Layout
Like everyone else, cows like to stand close to their friends when queuing for feed. FJ has N (2 <= N <= 1,000) cows numbered 1..N standing along a straight line waiting for feed. The cows are standing in the same order as they are numbered, and since they can be rather pushy, it is possible that two or more cows can line up at exactly the same location (that is, if we think of each cow as being located at some coordinate on a number line, then it is possible for two or more cows to share the same coordinate).
Some cows like each other and want to be within a certain distance of each other in line. Some really dislike each other and want to be separated by at least a certain distance. A list of ML (1 <= ML <= 10,000) constraints describes which cows like each other and the maximum distance by which they may be separated; a subsequent list of MD constraints (1 <= MD <= 10,000) tells which cows dislike each other and the minimum distance by which they must be separated.

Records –
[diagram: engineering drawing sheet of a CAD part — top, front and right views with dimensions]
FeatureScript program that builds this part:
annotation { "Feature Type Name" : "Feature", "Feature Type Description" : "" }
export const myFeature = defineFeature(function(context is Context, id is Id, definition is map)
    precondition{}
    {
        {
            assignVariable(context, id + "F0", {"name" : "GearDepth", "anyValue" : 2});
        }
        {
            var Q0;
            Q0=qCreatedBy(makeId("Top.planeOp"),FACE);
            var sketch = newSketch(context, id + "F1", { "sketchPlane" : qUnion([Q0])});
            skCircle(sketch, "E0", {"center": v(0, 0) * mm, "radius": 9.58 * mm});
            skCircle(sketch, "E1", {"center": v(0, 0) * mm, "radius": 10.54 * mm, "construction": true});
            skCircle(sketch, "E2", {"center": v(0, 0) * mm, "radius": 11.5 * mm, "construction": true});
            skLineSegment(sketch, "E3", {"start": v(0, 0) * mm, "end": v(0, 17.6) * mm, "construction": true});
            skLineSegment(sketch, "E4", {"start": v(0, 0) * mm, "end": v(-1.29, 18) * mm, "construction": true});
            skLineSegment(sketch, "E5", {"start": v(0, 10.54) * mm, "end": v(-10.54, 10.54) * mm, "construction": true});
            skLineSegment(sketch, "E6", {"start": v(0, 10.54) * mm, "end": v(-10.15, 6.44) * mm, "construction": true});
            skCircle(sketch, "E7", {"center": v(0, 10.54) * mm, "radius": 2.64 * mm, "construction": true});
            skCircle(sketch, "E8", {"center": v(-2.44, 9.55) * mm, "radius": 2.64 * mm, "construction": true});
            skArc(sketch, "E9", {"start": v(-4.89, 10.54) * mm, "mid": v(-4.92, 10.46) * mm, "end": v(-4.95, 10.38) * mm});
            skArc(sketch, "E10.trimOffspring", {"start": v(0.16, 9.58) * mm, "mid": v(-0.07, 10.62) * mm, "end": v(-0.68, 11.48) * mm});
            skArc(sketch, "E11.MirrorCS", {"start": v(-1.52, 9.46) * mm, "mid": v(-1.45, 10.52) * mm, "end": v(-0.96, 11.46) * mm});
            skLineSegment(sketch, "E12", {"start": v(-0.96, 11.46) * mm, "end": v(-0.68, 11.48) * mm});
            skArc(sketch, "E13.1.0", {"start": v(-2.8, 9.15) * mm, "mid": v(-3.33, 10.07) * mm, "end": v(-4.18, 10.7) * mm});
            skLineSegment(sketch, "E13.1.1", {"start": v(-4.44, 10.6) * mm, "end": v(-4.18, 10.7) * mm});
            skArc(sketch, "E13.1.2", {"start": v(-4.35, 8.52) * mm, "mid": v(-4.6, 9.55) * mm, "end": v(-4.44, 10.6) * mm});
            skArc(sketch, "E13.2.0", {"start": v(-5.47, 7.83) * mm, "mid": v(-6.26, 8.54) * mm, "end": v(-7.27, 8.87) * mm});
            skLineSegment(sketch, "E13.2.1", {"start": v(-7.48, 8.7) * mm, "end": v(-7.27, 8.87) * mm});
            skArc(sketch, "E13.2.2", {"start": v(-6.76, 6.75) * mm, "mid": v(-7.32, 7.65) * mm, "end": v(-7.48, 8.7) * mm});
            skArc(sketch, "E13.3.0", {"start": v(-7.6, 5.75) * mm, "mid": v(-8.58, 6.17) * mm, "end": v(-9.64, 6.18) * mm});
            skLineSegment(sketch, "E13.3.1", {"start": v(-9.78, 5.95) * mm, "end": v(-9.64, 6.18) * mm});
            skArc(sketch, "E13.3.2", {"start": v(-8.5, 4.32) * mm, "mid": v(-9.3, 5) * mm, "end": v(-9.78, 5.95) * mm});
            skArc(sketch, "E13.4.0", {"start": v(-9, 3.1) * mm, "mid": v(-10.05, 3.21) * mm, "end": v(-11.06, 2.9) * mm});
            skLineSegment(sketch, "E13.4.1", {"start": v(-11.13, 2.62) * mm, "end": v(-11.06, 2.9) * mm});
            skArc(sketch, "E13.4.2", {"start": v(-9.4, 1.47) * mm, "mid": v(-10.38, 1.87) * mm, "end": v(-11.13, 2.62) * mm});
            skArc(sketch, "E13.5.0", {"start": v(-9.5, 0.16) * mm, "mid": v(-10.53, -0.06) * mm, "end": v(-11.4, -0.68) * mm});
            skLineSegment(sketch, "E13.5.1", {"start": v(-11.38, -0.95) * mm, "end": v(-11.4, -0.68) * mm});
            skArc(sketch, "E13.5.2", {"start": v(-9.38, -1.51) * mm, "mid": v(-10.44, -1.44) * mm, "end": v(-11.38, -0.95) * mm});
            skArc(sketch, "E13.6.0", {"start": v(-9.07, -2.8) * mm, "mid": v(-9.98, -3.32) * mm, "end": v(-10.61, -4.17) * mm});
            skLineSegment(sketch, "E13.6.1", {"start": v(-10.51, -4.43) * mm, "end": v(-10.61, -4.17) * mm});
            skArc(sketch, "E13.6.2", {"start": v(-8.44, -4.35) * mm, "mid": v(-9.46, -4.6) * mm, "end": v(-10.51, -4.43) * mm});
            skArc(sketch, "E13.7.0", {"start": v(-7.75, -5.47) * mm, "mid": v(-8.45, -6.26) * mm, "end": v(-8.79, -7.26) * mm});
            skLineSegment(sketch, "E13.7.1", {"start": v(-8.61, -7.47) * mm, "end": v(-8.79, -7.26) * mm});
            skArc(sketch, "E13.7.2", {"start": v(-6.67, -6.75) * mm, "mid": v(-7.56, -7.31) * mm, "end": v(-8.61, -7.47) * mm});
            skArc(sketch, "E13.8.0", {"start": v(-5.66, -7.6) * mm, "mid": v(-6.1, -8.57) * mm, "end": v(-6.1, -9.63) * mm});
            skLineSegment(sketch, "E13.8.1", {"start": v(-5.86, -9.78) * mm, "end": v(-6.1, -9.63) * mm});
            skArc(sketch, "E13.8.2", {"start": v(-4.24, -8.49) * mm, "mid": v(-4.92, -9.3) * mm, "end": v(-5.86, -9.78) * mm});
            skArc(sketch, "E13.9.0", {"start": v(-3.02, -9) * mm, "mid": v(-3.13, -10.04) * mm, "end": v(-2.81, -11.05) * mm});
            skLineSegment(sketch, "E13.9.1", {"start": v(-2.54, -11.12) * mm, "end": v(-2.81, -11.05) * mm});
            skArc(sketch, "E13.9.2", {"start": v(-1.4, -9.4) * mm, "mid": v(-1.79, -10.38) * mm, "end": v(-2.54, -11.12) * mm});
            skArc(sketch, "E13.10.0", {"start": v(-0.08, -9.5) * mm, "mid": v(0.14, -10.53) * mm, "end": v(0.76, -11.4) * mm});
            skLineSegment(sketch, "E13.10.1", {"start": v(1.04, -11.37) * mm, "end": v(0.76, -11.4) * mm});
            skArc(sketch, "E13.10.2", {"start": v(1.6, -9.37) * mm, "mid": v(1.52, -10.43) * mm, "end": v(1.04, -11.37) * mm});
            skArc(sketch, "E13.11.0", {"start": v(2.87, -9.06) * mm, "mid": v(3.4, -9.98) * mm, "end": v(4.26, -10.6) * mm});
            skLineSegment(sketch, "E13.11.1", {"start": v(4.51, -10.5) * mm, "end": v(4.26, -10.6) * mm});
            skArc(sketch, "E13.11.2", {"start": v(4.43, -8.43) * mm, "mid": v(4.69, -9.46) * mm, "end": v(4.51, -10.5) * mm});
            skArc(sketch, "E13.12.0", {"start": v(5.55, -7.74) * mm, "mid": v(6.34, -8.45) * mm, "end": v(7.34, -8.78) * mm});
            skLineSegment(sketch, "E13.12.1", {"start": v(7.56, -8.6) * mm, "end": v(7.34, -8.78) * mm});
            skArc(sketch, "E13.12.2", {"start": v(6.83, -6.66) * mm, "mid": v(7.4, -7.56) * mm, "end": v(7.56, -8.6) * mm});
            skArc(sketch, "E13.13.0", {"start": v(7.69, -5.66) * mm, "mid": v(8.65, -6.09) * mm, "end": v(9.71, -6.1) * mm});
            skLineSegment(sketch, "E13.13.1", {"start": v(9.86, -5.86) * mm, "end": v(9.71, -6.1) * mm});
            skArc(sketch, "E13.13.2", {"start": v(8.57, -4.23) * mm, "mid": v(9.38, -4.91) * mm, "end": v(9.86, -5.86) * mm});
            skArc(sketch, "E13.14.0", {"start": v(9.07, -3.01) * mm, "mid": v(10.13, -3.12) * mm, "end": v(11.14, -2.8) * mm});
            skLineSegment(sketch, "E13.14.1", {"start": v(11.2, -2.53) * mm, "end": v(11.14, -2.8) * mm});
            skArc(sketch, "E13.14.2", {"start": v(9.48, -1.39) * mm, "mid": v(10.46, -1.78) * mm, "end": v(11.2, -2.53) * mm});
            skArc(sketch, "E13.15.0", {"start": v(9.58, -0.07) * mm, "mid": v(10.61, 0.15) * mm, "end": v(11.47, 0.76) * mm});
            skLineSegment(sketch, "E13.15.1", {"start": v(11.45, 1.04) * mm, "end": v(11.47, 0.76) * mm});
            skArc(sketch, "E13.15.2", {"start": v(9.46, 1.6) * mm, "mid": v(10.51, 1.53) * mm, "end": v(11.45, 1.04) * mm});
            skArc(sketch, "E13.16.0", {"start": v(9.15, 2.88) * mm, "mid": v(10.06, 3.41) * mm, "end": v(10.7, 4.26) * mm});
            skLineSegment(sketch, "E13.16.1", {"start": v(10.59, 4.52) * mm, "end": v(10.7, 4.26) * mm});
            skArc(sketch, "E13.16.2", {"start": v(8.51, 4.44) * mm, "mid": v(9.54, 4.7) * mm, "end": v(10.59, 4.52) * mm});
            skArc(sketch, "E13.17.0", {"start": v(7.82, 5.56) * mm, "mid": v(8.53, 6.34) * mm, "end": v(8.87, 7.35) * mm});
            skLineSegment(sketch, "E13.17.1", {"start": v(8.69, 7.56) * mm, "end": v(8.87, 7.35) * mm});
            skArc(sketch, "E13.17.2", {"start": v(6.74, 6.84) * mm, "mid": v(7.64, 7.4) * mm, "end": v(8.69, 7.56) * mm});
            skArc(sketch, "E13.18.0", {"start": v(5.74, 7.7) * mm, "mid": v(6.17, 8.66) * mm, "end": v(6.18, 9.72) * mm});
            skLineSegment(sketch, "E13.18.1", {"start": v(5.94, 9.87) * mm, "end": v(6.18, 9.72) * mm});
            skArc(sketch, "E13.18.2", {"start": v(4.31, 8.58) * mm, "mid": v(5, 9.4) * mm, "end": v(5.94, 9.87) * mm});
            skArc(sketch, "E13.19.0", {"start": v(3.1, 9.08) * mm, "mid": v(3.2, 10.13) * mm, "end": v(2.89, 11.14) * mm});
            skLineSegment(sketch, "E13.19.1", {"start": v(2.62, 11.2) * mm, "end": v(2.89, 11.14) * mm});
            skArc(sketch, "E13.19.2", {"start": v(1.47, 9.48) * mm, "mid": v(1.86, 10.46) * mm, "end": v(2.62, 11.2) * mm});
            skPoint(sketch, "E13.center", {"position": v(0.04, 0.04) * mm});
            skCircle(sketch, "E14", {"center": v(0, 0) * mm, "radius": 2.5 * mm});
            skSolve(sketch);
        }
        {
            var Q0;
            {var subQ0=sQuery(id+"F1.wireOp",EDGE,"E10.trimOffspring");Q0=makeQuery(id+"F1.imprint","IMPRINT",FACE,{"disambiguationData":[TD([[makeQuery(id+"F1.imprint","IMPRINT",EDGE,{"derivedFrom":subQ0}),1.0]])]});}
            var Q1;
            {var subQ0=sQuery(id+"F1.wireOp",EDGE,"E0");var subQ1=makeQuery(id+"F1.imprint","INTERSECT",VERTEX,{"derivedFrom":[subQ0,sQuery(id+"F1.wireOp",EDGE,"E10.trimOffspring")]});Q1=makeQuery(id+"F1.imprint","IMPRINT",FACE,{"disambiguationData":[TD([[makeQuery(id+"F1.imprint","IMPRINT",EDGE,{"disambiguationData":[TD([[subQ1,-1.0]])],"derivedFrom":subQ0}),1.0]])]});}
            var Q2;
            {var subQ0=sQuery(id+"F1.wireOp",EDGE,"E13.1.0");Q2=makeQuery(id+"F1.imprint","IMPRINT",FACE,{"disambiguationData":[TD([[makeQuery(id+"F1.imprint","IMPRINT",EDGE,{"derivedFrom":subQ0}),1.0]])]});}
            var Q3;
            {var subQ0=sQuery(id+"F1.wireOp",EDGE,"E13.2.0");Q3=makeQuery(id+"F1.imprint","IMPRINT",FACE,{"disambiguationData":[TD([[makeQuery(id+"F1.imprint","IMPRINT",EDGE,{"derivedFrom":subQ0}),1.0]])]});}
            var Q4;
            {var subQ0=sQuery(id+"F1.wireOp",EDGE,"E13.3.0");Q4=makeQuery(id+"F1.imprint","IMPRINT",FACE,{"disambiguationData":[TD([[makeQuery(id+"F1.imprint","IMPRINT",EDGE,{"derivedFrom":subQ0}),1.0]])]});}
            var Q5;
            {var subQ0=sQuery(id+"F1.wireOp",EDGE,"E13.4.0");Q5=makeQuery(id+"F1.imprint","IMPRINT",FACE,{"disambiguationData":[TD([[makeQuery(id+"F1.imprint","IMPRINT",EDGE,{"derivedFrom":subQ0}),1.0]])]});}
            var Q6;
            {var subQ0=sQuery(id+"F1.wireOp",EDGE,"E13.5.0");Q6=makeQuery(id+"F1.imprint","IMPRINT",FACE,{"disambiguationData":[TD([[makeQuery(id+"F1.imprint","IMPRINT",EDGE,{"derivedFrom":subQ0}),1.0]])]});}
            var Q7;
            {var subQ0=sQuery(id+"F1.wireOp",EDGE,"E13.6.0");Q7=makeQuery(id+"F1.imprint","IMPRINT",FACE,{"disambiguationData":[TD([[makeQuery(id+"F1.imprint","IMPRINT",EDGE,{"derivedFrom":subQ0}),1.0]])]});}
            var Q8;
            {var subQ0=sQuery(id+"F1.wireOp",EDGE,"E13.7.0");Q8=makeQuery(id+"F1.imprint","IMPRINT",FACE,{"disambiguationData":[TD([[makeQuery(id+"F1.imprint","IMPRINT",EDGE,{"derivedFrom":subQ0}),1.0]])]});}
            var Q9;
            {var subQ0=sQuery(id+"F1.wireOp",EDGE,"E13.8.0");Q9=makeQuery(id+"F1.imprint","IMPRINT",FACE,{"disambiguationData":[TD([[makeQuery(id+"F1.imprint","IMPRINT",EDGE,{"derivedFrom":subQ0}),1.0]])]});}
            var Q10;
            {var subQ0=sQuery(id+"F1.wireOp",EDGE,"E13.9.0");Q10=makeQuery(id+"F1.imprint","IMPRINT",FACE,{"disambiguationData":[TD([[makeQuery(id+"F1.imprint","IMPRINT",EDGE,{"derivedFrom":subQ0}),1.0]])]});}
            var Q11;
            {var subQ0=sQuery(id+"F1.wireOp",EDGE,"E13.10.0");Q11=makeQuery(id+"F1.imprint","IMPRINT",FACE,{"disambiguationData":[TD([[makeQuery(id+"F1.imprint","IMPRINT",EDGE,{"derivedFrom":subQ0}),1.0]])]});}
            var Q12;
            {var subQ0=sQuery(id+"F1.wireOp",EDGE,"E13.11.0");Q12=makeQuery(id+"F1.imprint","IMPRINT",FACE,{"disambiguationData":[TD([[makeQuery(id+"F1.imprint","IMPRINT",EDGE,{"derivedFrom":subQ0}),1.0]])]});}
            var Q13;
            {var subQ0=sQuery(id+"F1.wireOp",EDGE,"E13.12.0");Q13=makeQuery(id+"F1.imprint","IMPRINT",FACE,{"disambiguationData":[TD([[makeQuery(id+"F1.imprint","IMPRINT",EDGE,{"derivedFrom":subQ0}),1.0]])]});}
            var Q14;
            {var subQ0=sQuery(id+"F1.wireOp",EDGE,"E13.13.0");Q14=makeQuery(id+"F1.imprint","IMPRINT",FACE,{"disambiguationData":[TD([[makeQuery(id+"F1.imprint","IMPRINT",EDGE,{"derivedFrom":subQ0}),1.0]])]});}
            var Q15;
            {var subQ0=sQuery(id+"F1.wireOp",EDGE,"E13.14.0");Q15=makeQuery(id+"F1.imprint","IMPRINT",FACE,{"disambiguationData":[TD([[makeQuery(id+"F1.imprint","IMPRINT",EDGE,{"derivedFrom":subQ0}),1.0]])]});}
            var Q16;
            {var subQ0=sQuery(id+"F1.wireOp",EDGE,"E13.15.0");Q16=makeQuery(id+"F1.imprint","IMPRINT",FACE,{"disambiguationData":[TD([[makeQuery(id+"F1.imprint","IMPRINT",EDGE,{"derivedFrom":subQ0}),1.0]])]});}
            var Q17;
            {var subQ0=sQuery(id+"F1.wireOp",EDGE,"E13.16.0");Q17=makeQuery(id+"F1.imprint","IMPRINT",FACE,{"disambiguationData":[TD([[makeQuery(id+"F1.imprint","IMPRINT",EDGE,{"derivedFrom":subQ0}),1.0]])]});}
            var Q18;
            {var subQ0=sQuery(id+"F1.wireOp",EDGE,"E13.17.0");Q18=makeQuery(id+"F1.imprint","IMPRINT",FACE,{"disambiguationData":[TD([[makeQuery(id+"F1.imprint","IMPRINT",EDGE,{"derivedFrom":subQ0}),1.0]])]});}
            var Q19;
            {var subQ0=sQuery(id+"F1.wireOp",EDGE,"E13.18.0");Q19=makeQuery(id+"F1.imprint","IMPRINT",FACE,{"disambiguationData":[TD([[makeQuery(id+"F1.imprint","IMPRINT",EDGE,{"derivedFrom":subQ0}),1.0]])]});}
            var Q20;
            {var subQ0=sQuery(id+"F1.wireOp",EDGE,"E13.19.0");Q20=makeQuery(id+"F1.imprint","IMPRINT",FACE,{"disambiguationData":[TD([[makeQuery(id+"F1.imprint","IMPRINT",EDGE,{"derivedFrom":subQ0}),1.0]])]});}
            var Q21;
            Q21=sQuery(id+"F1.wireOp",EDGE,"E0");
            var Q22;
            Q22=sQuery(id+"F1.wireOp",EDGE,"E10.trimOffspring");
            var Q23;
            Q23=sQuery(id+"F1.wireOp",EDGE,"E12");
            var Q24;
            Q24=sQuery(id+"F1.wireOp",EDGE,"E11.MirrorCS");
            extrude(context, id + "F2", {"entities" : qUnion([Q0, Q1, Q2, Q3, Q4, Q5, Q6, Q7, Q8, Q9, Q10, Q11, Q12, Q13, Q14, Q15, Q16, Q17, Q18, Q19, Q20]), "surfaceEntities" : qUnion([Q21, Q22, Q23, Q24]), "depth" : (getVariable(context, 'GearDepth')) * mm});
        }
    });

Your tasks –
- 1) In the Layout problem, what do the MD constraints describe?
- 2) Reproduce the Layout problem word for word, starting with "Some cows like" and going on through "must be separated.".
You will not need the records.

Solution set –
- 1) They describe which cows dislike each other and the minimum distance by which they must be separated.

- 2)
Some cows like each other and want to be within a certain distance of each other in line. Some really dislike each other and want to be separated by at least a certain distance. A list of ML (1 <= ML <= 10,000) constraints describes which cows like each other and the maximum distance by which they may be separated; a subsequent list of MD constraints (1 <= MD <= 10,000) tells which cows dislike each other and the minimum distance by which they must be separated.